*Data segment:*
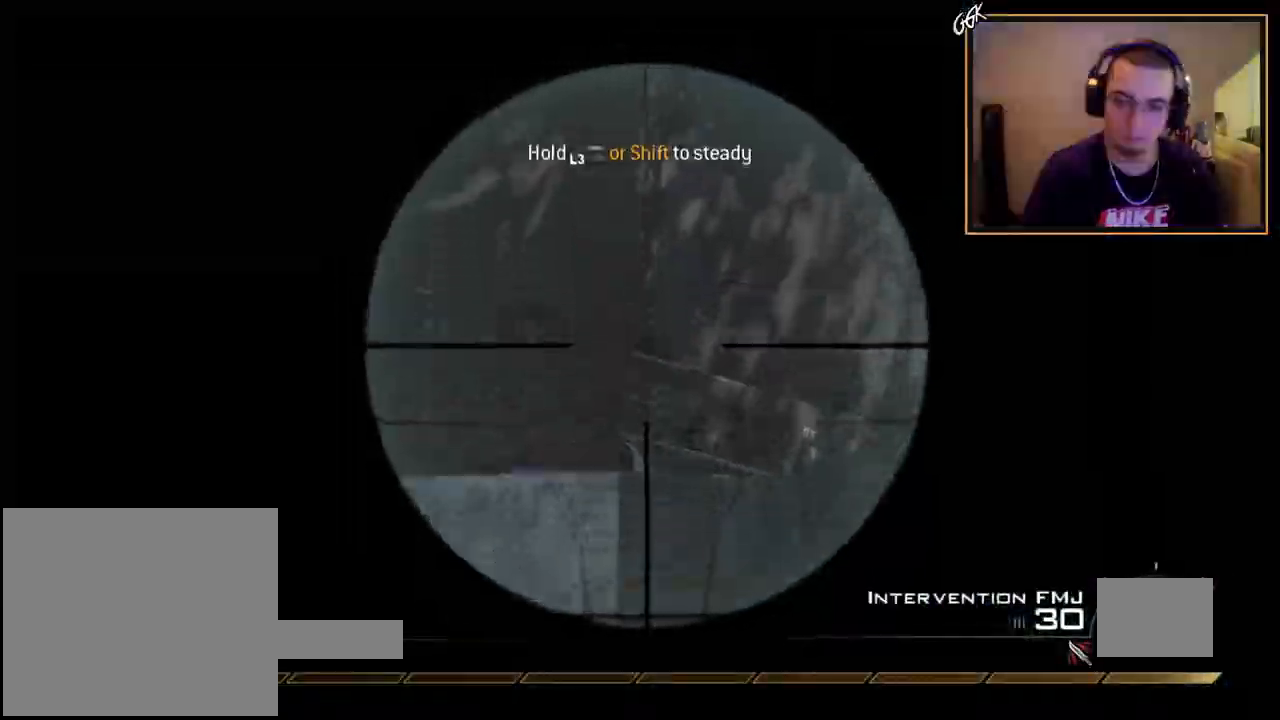
{"buttons": ["TRIANGLE"], "left_stick": "left", "right_stick": "center", "events": [[67, "L2", "up"], [100, "SQUARE", "up"], [284, "left_stick", "up-left"], [334, "TRIANGLE", "down"], [384, "TRIANGLE", "up"], [450, "left_stick", "left"], [484, "TRIANGLE", "down"]]}
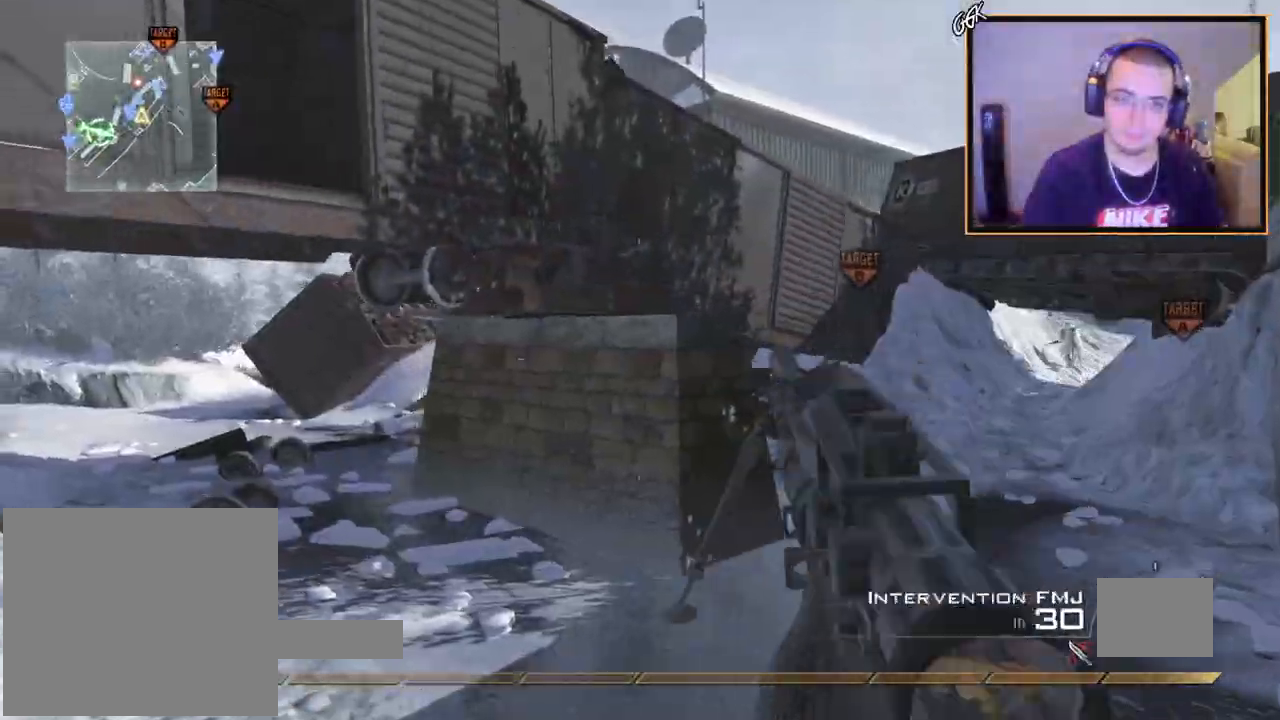
{"buttons": ["R1"], "left_stick": "left", "right_stick": "center", "events": [[33, "TRIANGLE", "up"], [183, "R2", "down"], [216, "R1", "down"], [383, "R2", "up"]]}
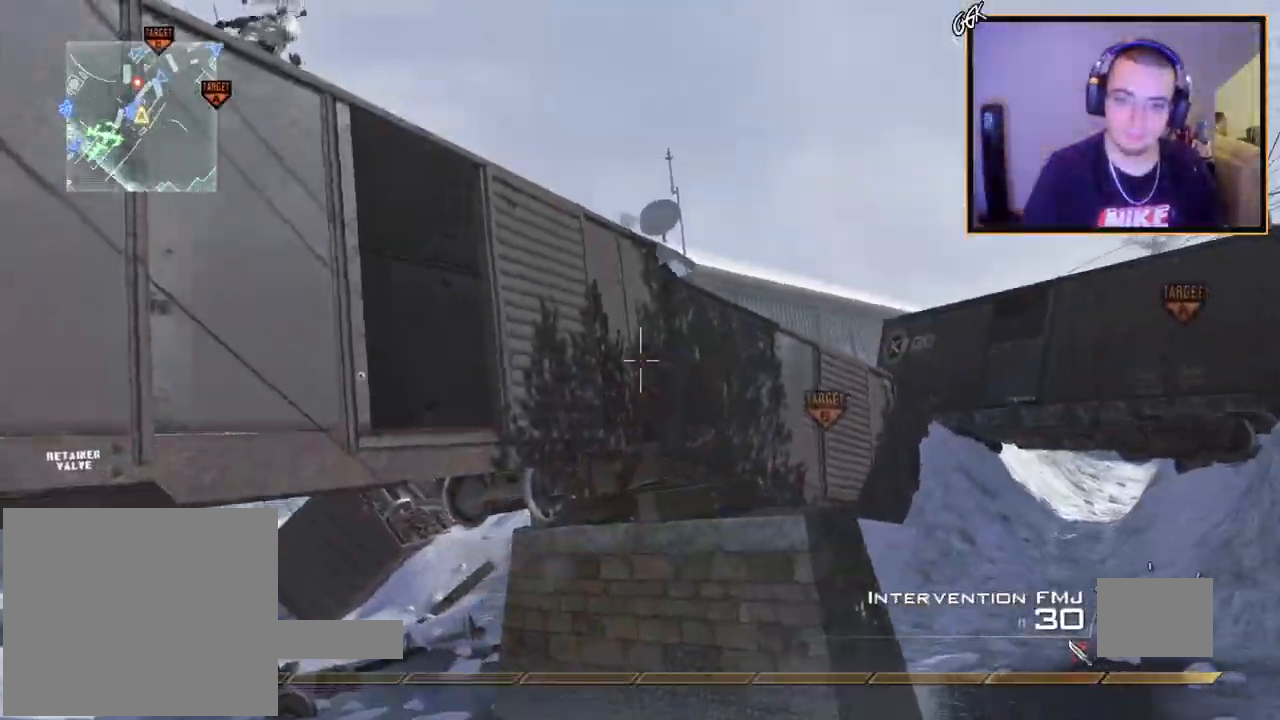
{"buttons": ["SQUARE"], "left_stick": "up-left", "right_stick": "center", "events": [[33, "right_stick", "left"], [184, "right_stick", "center"], [250, "left_stick", "up-left"], [300, "TRIANGLE", "down"], [384, "TRIANGLE", "up"], [434, "R1", "up"], [484, "SQUARE", "down"]]}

*Brief:*
Reproduce the data exactly, please, and omit its pictures.

*Answer to the exercise:*
{"buttons": ["TRIANGLE"], "left_stick": "left", "right_stick": "center", "events": [[67, "L2", "up"], [100, "SQUARE", "up"], [284, "left_stick", "up-left"], [334, "TRIANGLE", "down"], [384, "TRIANGLE", "up"], [450, "left_stick", "left"], [484, "TRIANGLE", "down"]]}
{"buttons": ["R1"], "left_stick": "left", "right_stick": "center", "events": [[33, "TRIANGLE", "up"], [183, "R2", "down"], [216, "R1", "down"], [383, "R2", "up"]]}
{"buttons": ["SQUARE"], "left_stick": "up-left", "right_stick": "center", "events": [[33, "right_stick", "left"], [184, "right_stick", "center"], [250, "left_stick", "up-left"], [300, "TRIANGLE", "down"], [384, "TRIANGLE", "up"], [434, "R1", "up"], [484, "SQUARE", "down"]]}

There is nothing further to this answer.